EXERCISE INSTRUCTIONS – The listing needs restating word for word.

-------- RECORD EXTRACTS --------

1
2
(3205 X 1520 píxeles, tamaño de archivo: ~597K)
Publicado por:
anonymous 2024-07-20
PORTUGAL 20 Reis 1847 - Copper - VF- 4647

--------

SOLVED PROBLEM –
1
2
(3205 X 1520 píxeles, tamaño de archivo: ~597K)
Publicado por:
anonymous 2024-07-20
PORTUGAL 20 Reis 1847 - Copper - VF- 4647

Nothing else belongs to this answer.